* [EXCERPT PROVIDED]
Santa Barbara proved to be a worthy venue for the 2018 National Championship contest.  In addition to a great environment, the sky was clear and the field was in great condition. The weather was not a factor in the match. 

This one was special because it featured two teams that stayed the course despite some early season challenges.  Both teams displayed a lot of grit to get to Sunday's Championship game. Both could have taken their eye off the prize and settled for an average campaign but instead played through the challenges they faced and grew stronger from them. Clearly neither Akron or Maryland fall into the Cinderella category since both programs have had a lot of success on the national scene but both had to dig deep to reinvent themselves midway through the season in order to punch their ticket to Santa Barbara.    

Every team in the country has a tipping point of some sort during the season that either propels or derails their progress.  In retrospect, the tipping point for both Akron and Maryland occurred on October 16.  For Akron,  it was a 1-0 win over then highly ranked Creighton followed by a 2-1 wake up call loss on the road to Northern Illinois that ignited the Zips.  For Maryland, it was a 1-0 win at College Park over highly ranked Denver in which the Terps seemed to come together as a team on both sides of the ball.

* [DATASET RECORDS]
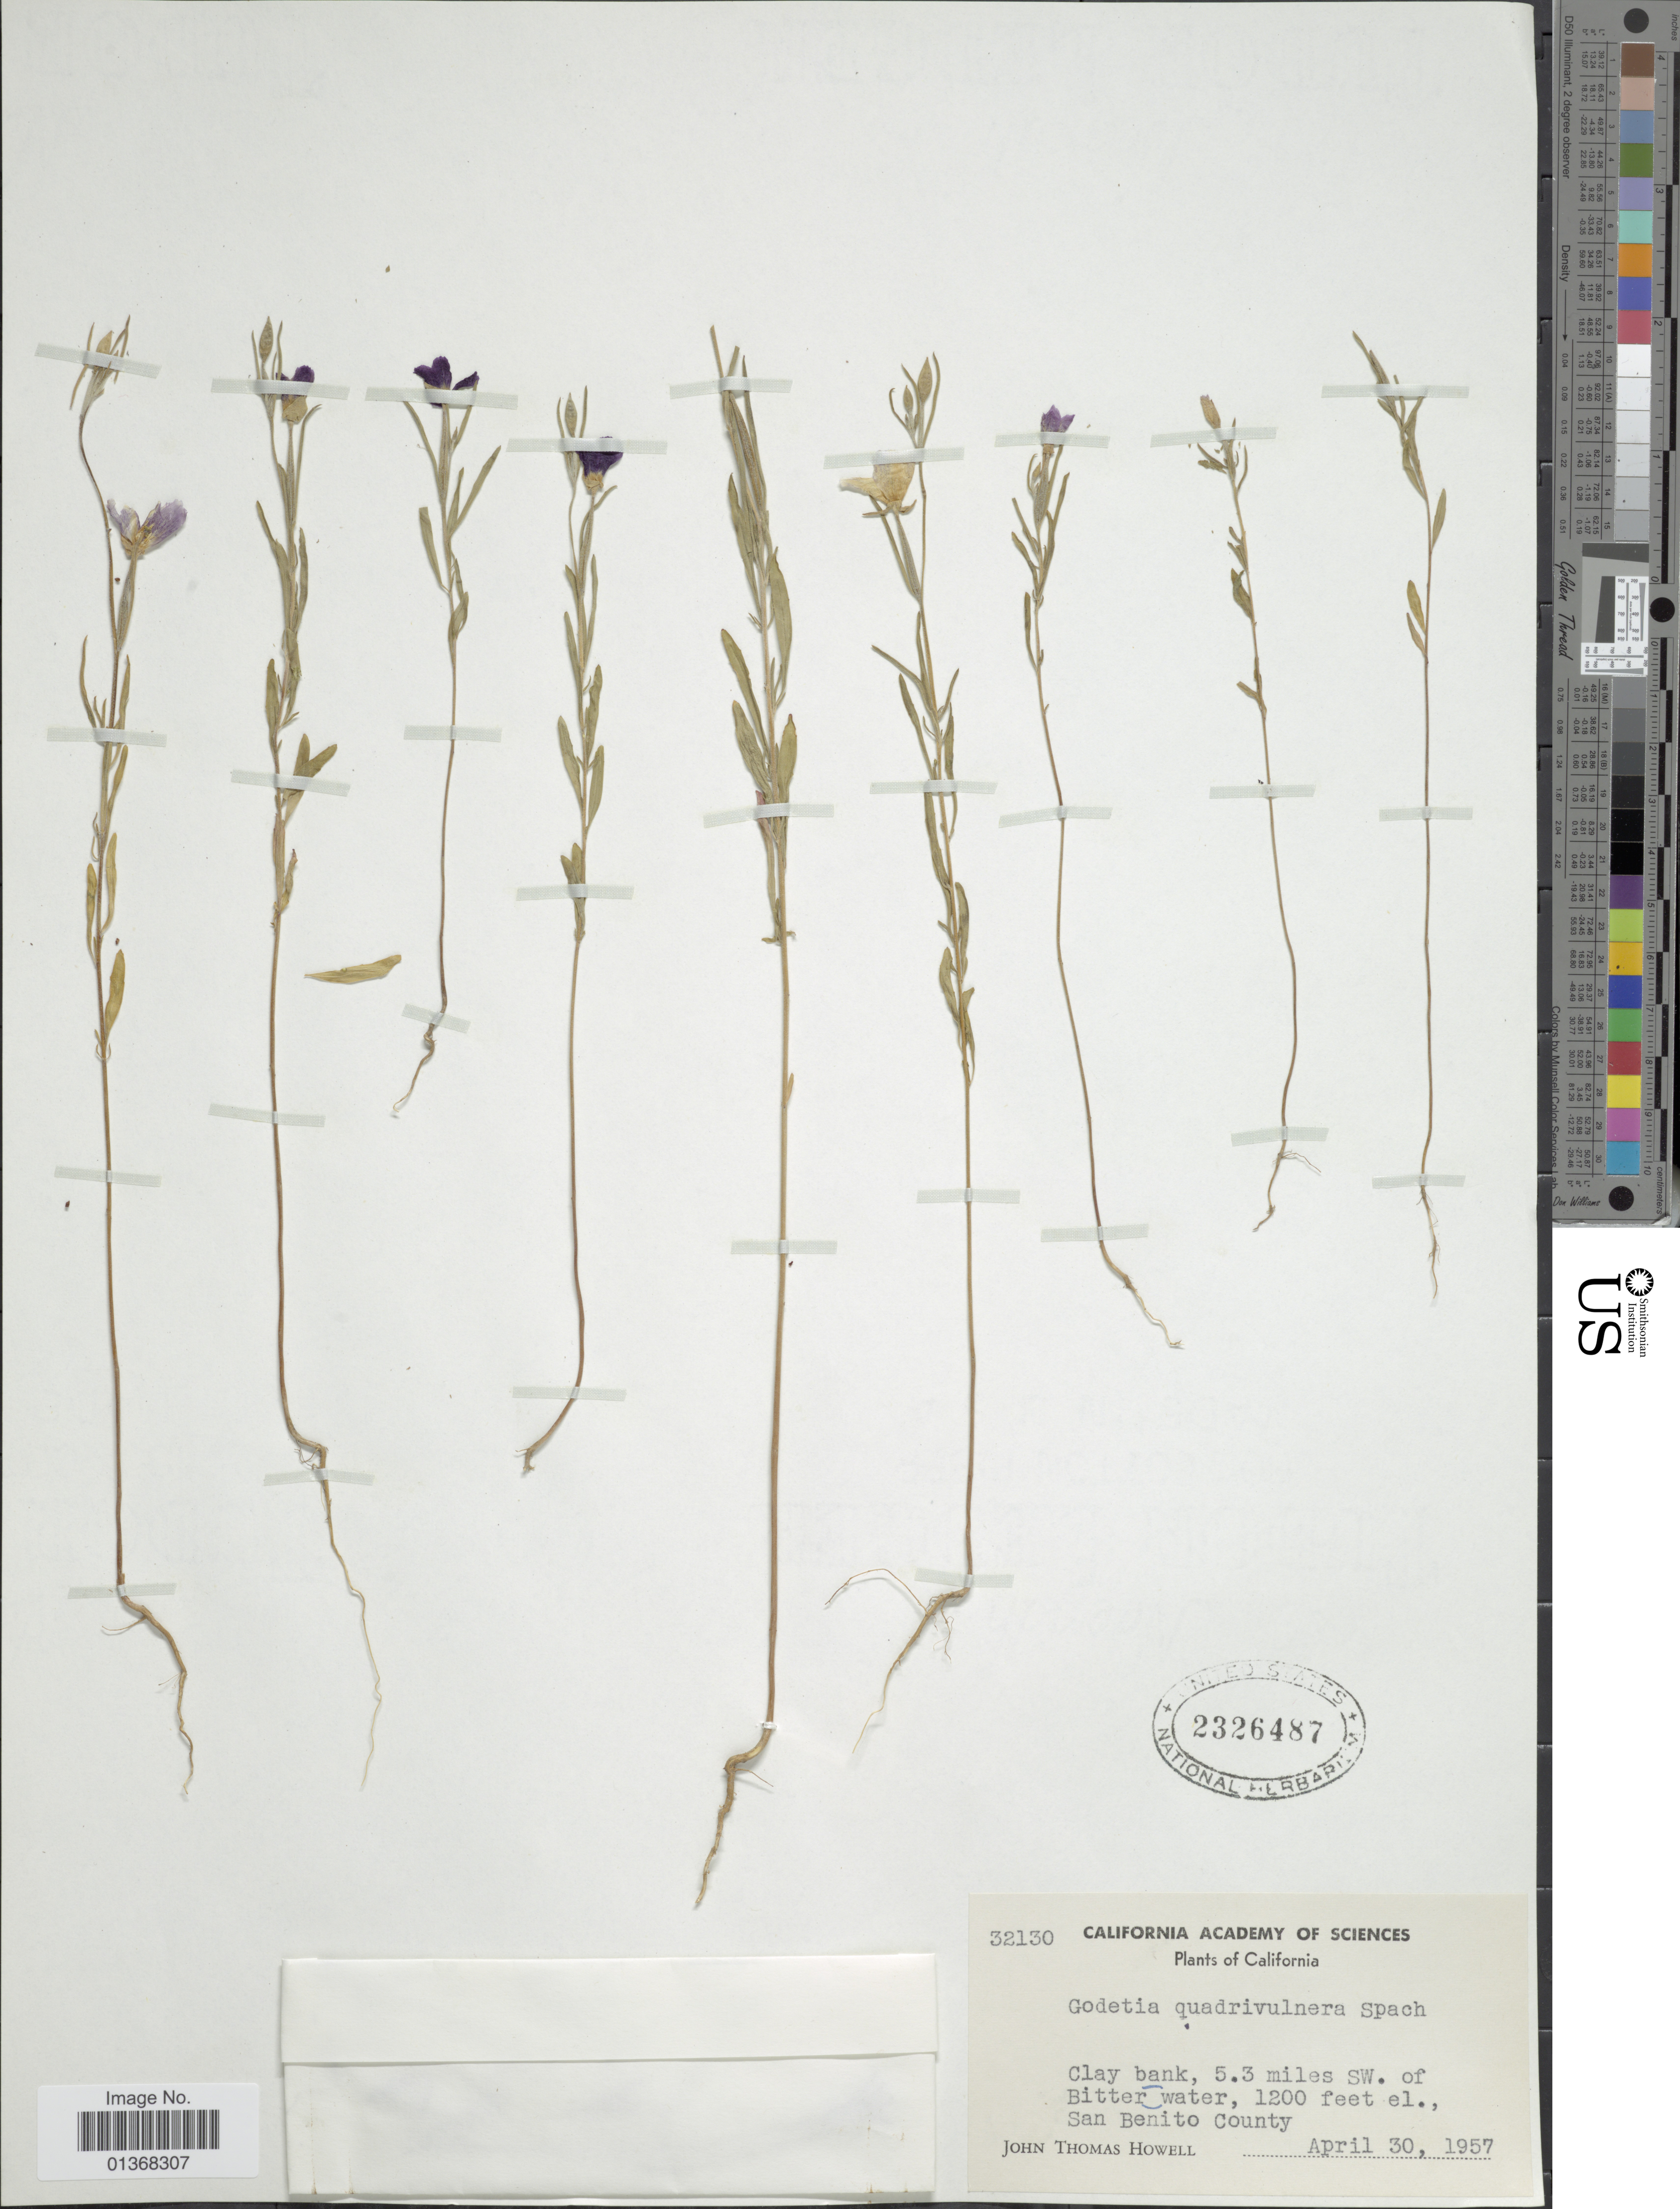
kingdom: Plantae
==
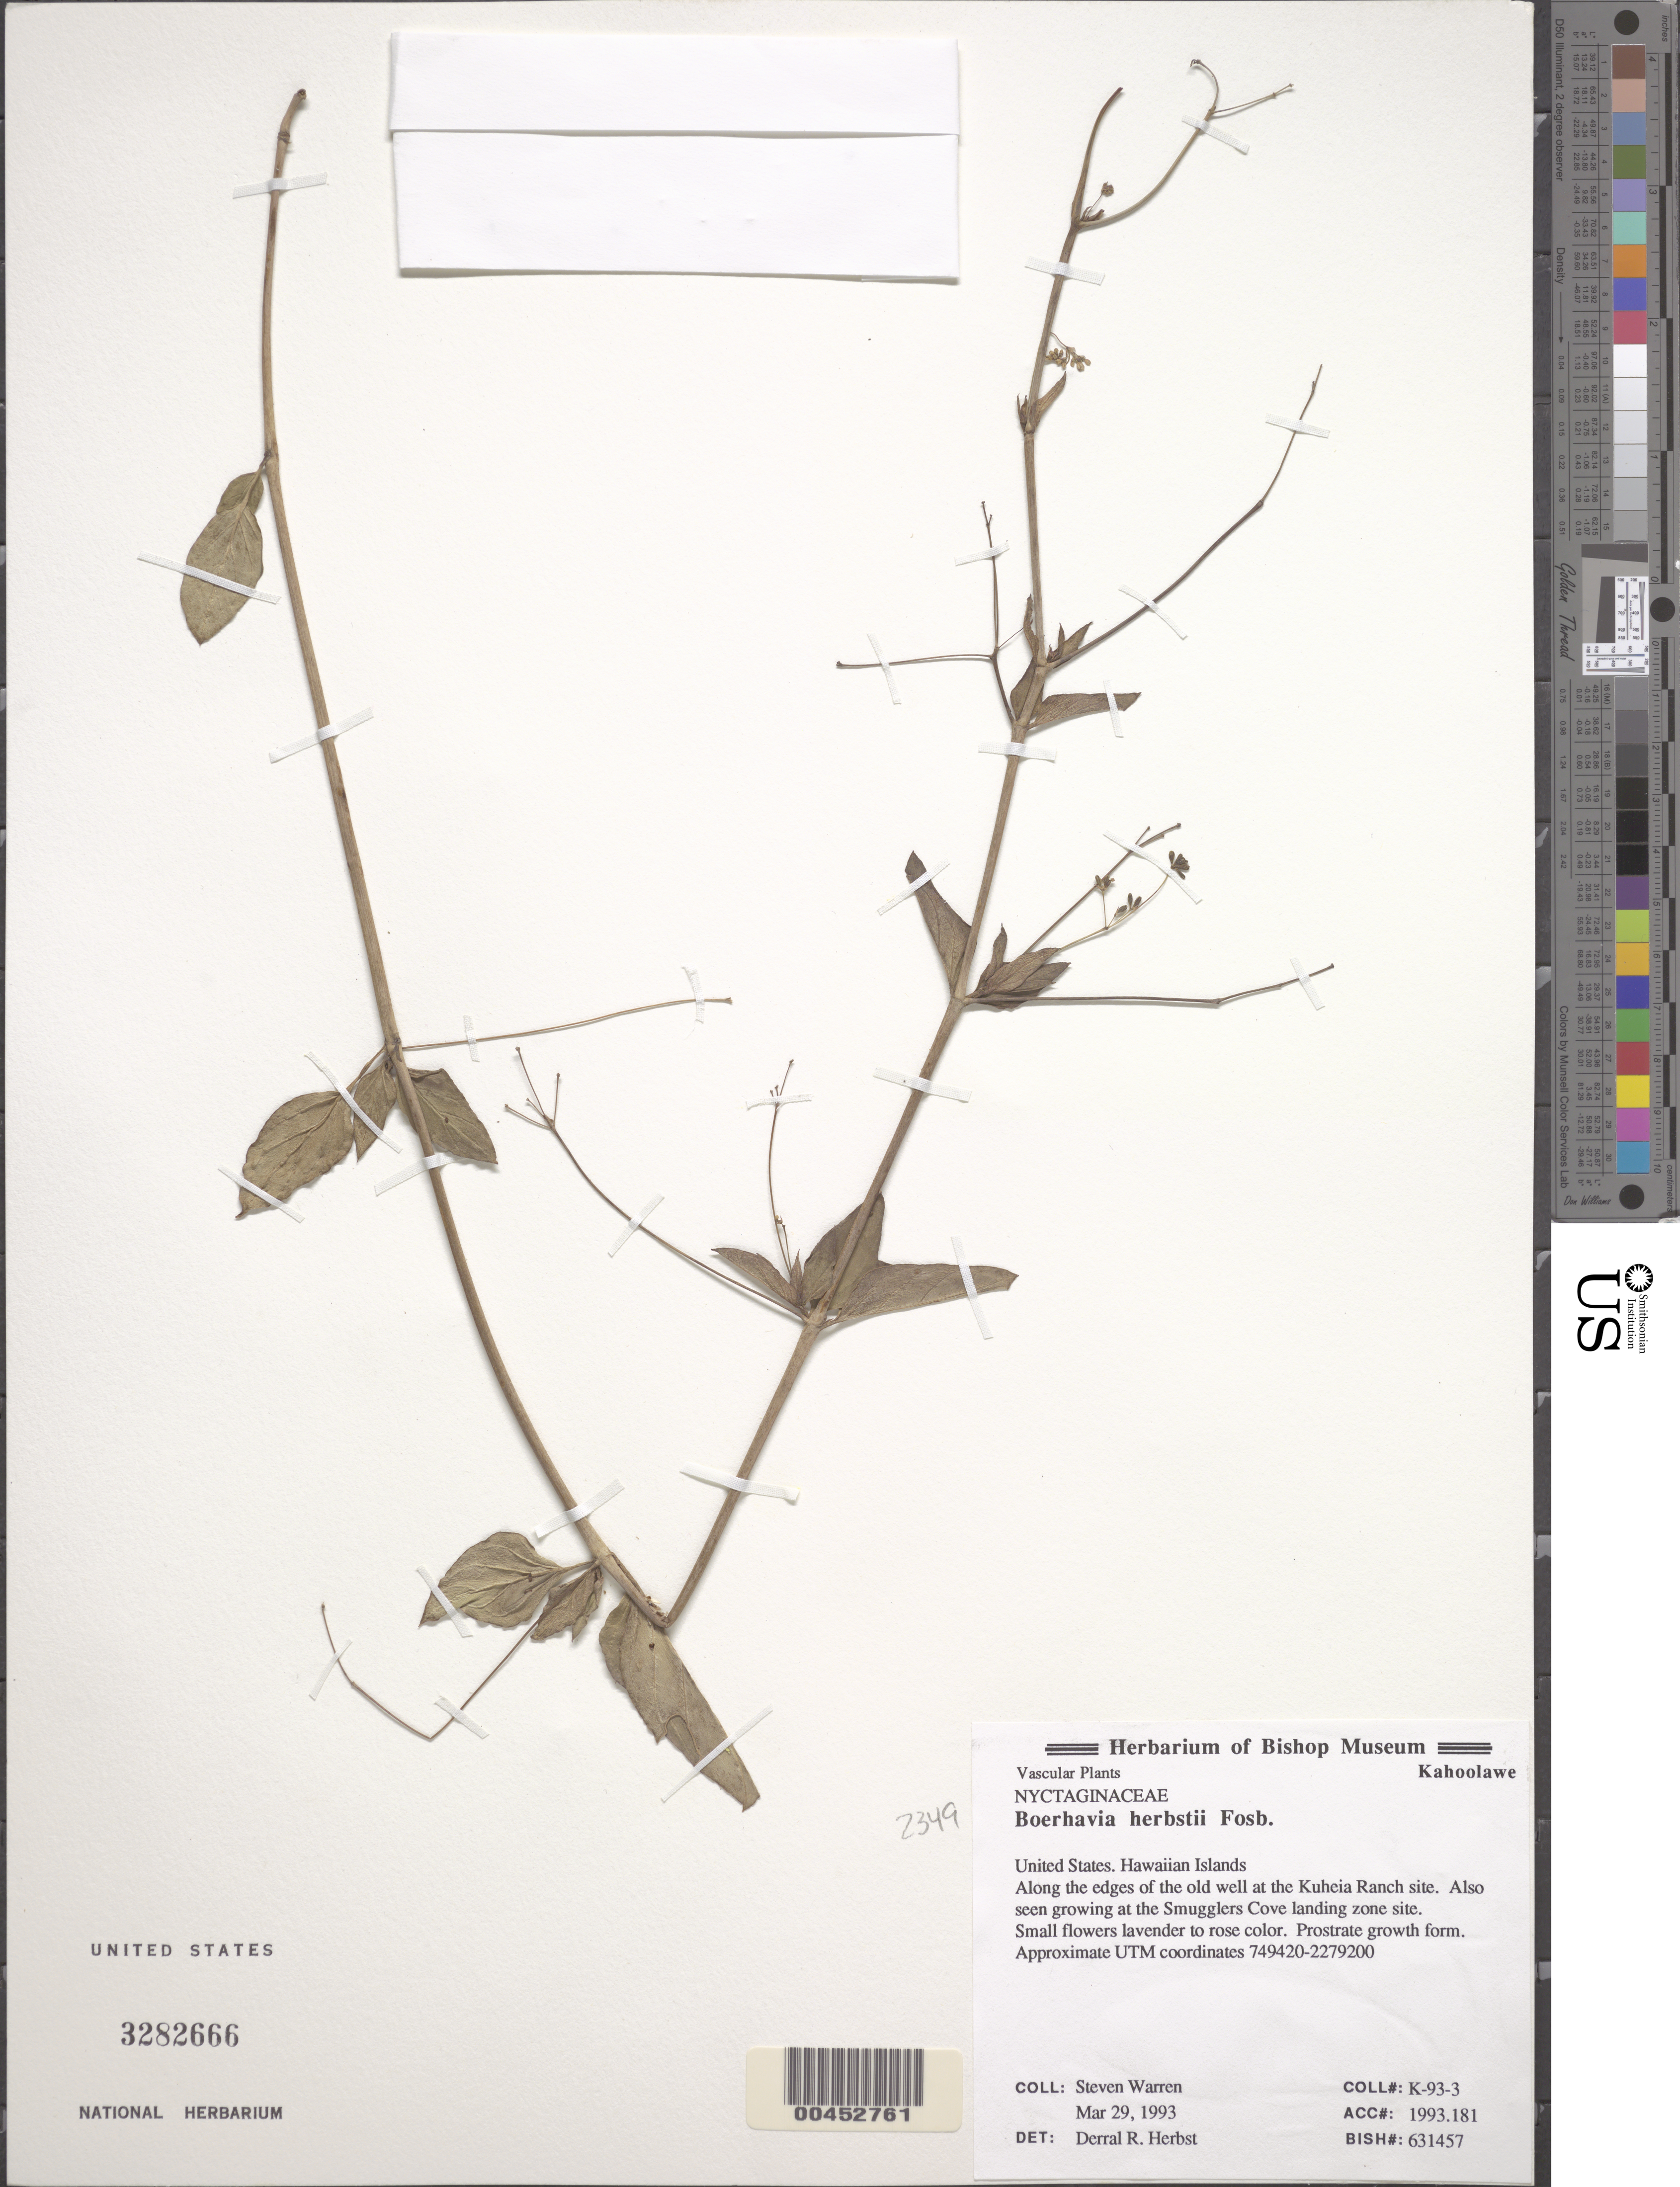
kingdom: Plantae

* [TASK DETAILS] Reproduce, word for word, the entire passage above about the 2018 national championship match in Santa Barbara.

* [SOLUTION TO THE EXERCISE]
Santa Barbara proved to be a worthy venue for the 2018 National Championship contest.  In addition to a great environment, the sky was clear and the field was in great condition. The weather was not a factor in the match. 

This one was special because it featured two teams that stayed the course despite some early season challenges.  Both teams displayed a lot of grit to get to Sunday's Championship game. Both could have taken their eye off the prize and settled for an average campaign but instead played through the challenges they faced and grew stronger from them. Clearly neither Akron or Maryland fall into the Cinderella category since both programs have had a lot of success on the national scene but both had to dig deep to reinvent themselves midway through the season in order to punch their ticket to Santa Barbara.    

Every team in the country has a tipping point of some sort during the season that either propels or derails their progress.  In retrospect, the tipping point for both Akron and Maryland occurred on October 16.  For Akron,  it was a 1-0 win over then highly ranked Creighton followed by a 2-1 wake up call loss on the road to Northern Illinois that ignited the Zips.  For Maryland, it was a 1-0 win at College Park over highly ranked Denver in which the Terps seemed to come together as a team on both sides of the ball.